Kewarasan Yang Merantai Impian

Jumat, 11 Maret 2022

Mari coba tanyakan kepada diri sendiri hingga kawan kawan tentang sebuah impian kita masing-masing yang sama-sama kita perjuangkan dan dambakan agar kelak suatu saat nanti menjadi sebuah kenyataan, kini pada akhirnya terlintas di kepala apakah mimpi itu saat ini masih terus bertahan atau telah berganti seiring berjalannya hari.

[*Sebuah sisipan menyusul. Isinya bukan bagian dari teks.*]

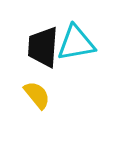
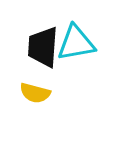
yellow semicircle: moved 2 px left, 2 px up; rotated 144 degrees clockwise
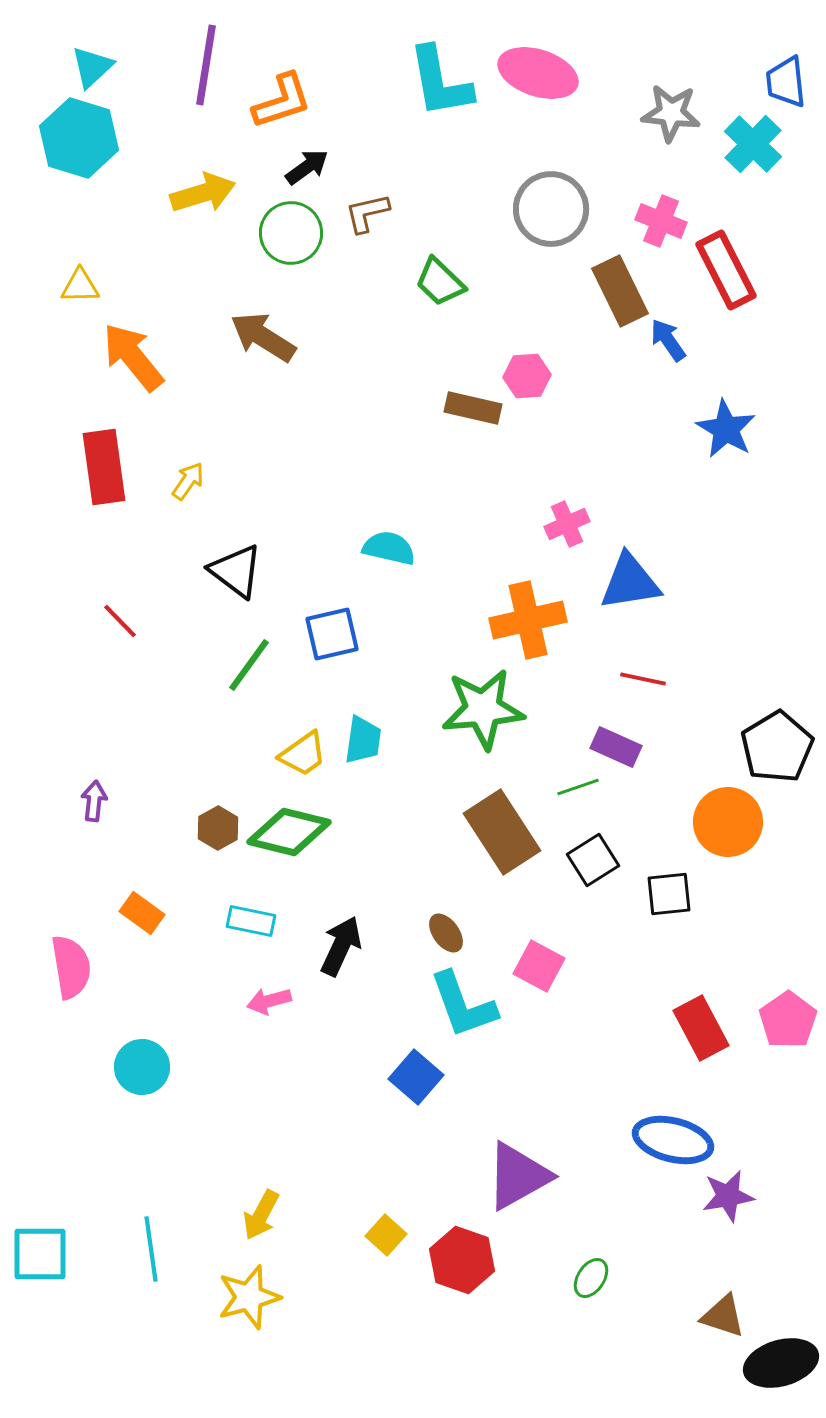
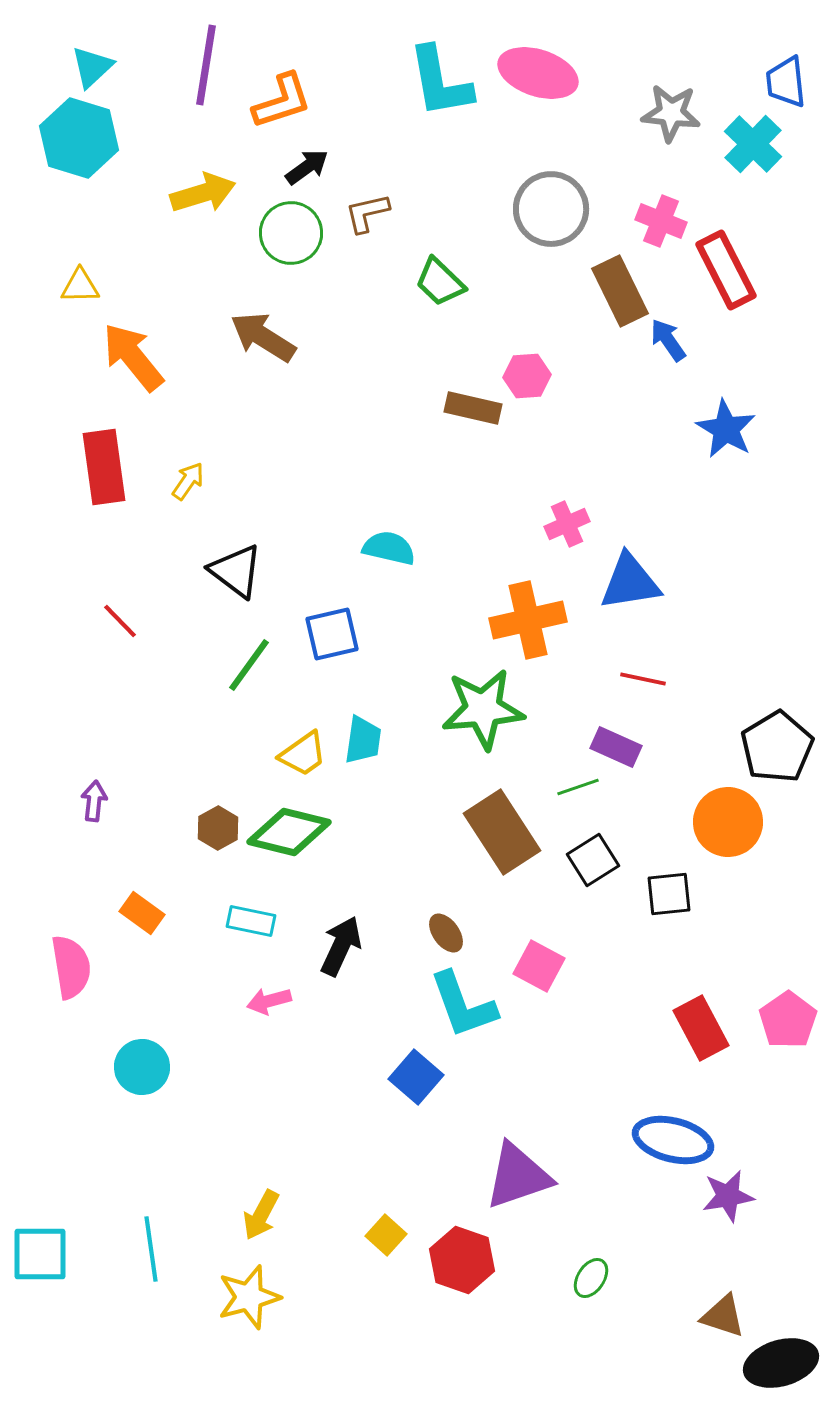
purple triangle at (518, 1176): rotated 10 degrees clockwise
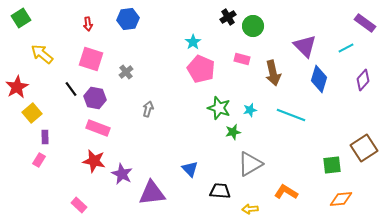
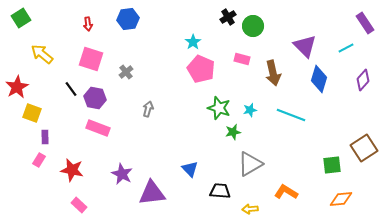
purple rectangle at (365, 23): rotated 20 degrees clockwise
yellow square at (32, 113): rotated 30 degrees counterclockwise
red star at (94, 161): moved 22 px left, 9 px down
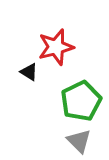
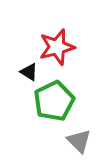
red star: moved 1 px right
green pentagon: moved 27 px left
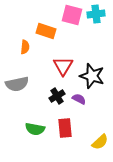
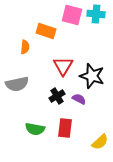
cyan cross: rotated 12 degrees clockwise
red rectangle: rotated 12 degrees clockwise
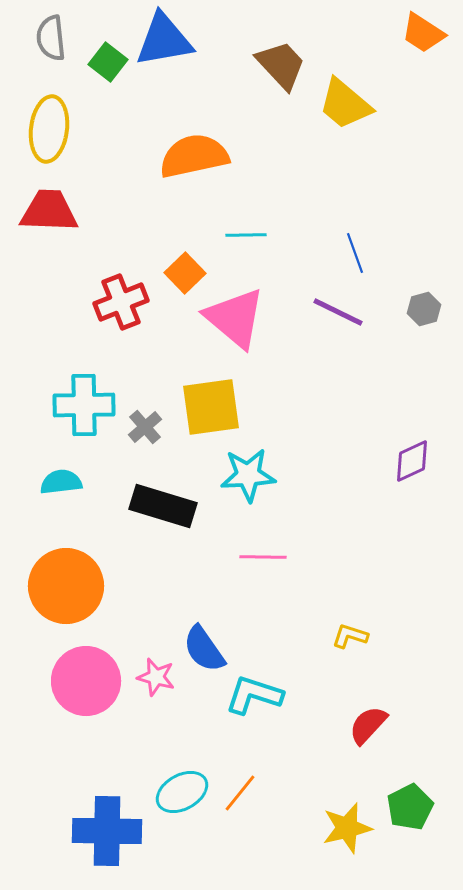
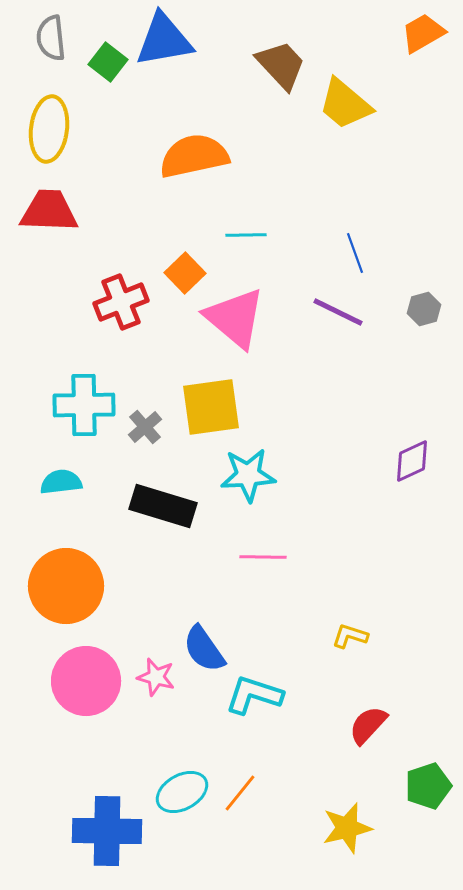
orange trapezoid: rotated 117 degrees clockwise
green pentagon: moved 18 px right, 21 px up; rotated 9 degrees clockwise
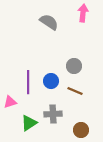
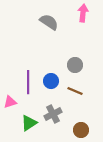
gray circle: moved 1 px right, 1 px up
gray cross: rotated 24 degrees counterclockwise
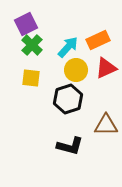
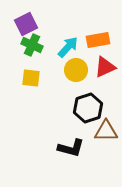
orange rectangle: rotated 15 degrees clockwise
green cross: rotated 20 degrees counterclockwise
red triangle: moved 1 px left, 1 px up
black hexagon: moved 20 px right, 9 px down
brown triangle: moved 6 px down
black L-shape: moved 1 px right, 2 px down
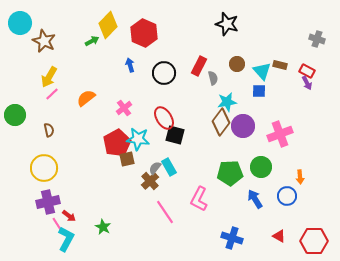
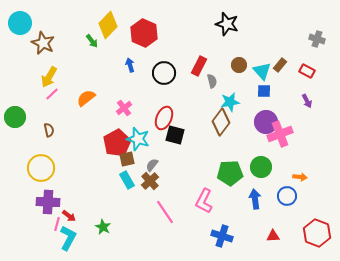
brown star at (44, 41): moved 1 px left, 2 px down
green arrow at (92, 41): rotated 80 degrees clockwise
brown circle at (237, 64): moved 2 px right, 1 px down
brown rectangle at (280, 65): rotated 64 degrees counterclockwise
gray semicircle at (213, 78): moved 1 px left, 3 px down
purple arrow at (307, 83): moved 18 px down
blue square at (259, 91): moved 5 px right
cyan star at (227, 102): moved 3 px right
green circle at (15, 115): moved 2 px down
red ellipse at (164, 118): rotated 55 degrees clockwise
purple circle at (243, 126): moved 23 px right, 4 px up
cyan star at (138, 139): rotated 10 degrees clockwise
cyan rectangle at (169, 167): moved 42 px left, 13 px down
yellow circle at (44, 168): moved 3 px left
gray semicircle at (155, 168): moved 3 px left, 3 px up
orange arrow at (300, 177): rotated 80 degrees counterclockwise
pink L-shape at (199, 199): moved 5 px right, 2 px down
blue arrow at (255, 199): rotated 24 degrees clockwise
purple cross at (48, 202): rotated 15 degrees clockwise
pink line at (57, 224): rotated 48 degrees clockwise
red triangle at (279, 236): moved 6 px left; rotated 32 degrees counterclockwise
blue cross at (232, 238): moved 10 px left, 2 px up
cyan L-shape at (66, 239): moved 2 px right, 1 px up
red hexagon at (314, 241): moved 3 px right, 8 px up; rotated 20 degrees clockwise
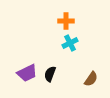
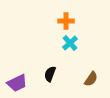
cyan cross: rotated 14 degrees counterclockwise
purple trapezoid: moved 10 px left, 10 px down
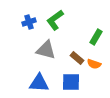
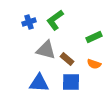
green rectangle: moved 2 px left; rotated 35 degrees clockwise
brown rectangle: moved 10 px left, 1 px down
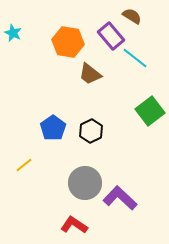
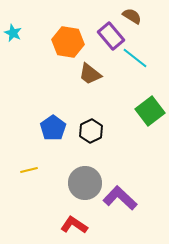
yellow line: moved 5 px right, 5 px down; rotated 24 degrees clockwise
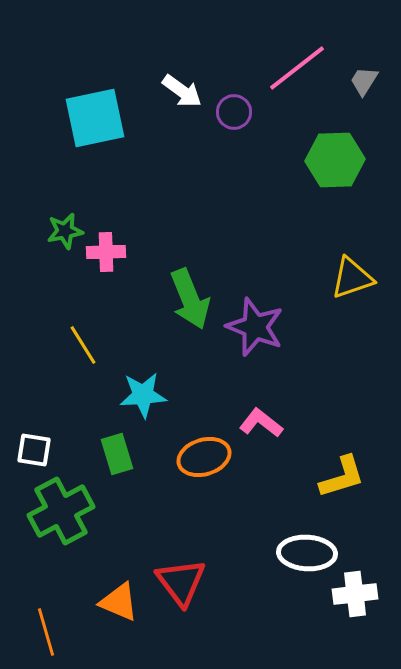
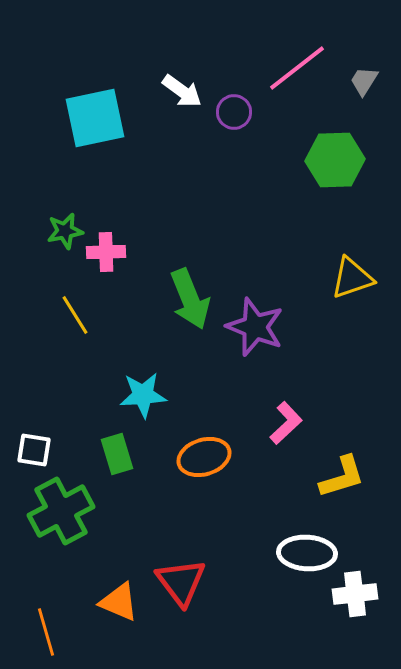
yellow line: moved 8 px left, 30 px up
pink L-shape: moved 25 px right; rotated 99 degrees clockwise
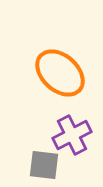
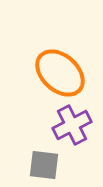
purple cross: moved 10 px up
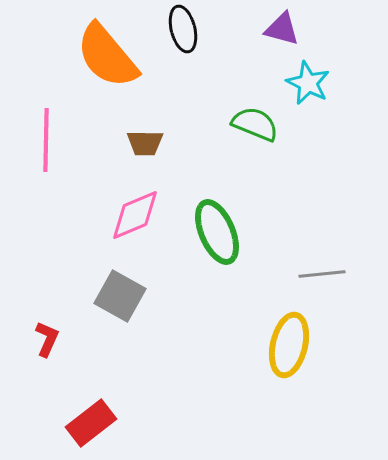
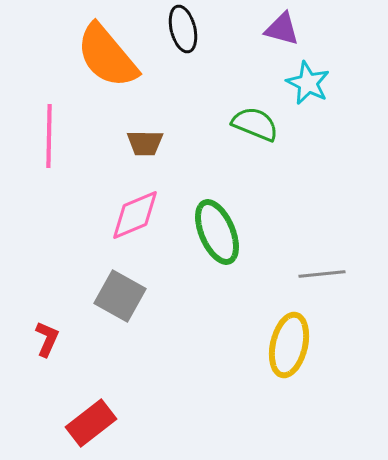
pink line: moved 3 px right, 4 px up
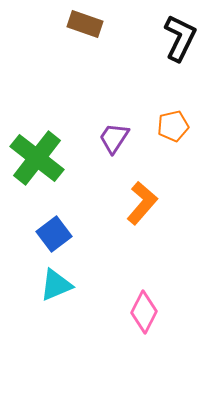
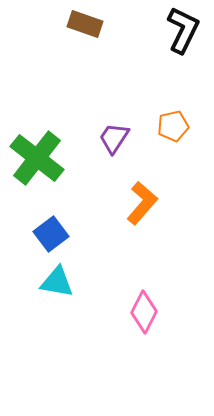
black L-shape: moved 3 px right, 8 px up
blue square: moved 3 px left
cyan triangle: moved 1 px right, 3 px up; rotated 33 degrees clockwise
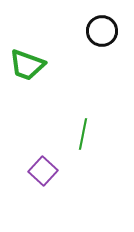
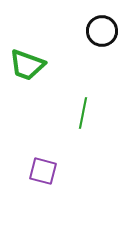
green line: moved 21 px up
purple square: rotated 28 degrees counterclockwise
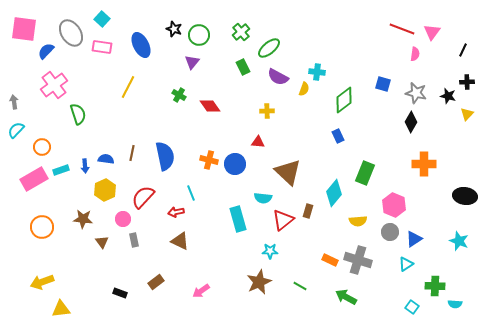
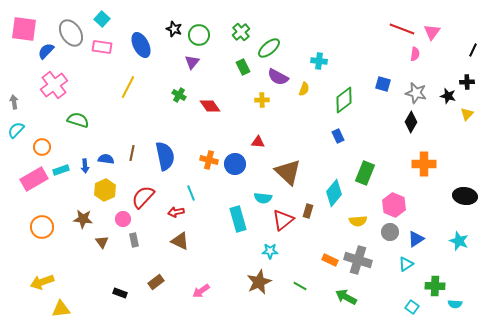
black line at (463, 50): moved 10 px right
cyan cross at (317, 72): moved 2 px right, 11 px up
yellow cross at (267, 111): moved 5 px left, 11 px up
green semicircle at (78, 114): moved 6 px down; rotated 55 degrees counterclockwise
blue triangle at (414, 239): moved 2 px right
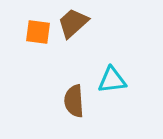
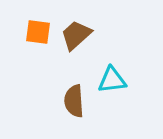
brown trapezoid: moved 3 px right, 12 px down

Panasnya matahari dan dinginnya sang rembulan akan menjadi saksi melihat langkah pemberani yang kita jelajahi dalam memperjuangkan mimpi, tanpa setelan jas maupun dasi kita naungi hari sebagai seorang pemimpi yang akan berkelahi dengan rumitnya takdir dan nasib dari sang illahi yang selalu menitip makna dan misteri di setiap hari.



Namun mengapa sering kali mimpi itu berganti dan berujung mati di kala diri menapaki jalan sunyi menempuh perwujudan mimpi, sebuah jalan yang akrab kita adopsi sebagai kondisi, tidak terhitung banyaknya barisan nisan impian dari para insan yang telah gugur dalam memperjuangan impiannya di kala dihadapkan dengan kondisi yang tidak selalu menguntungkan.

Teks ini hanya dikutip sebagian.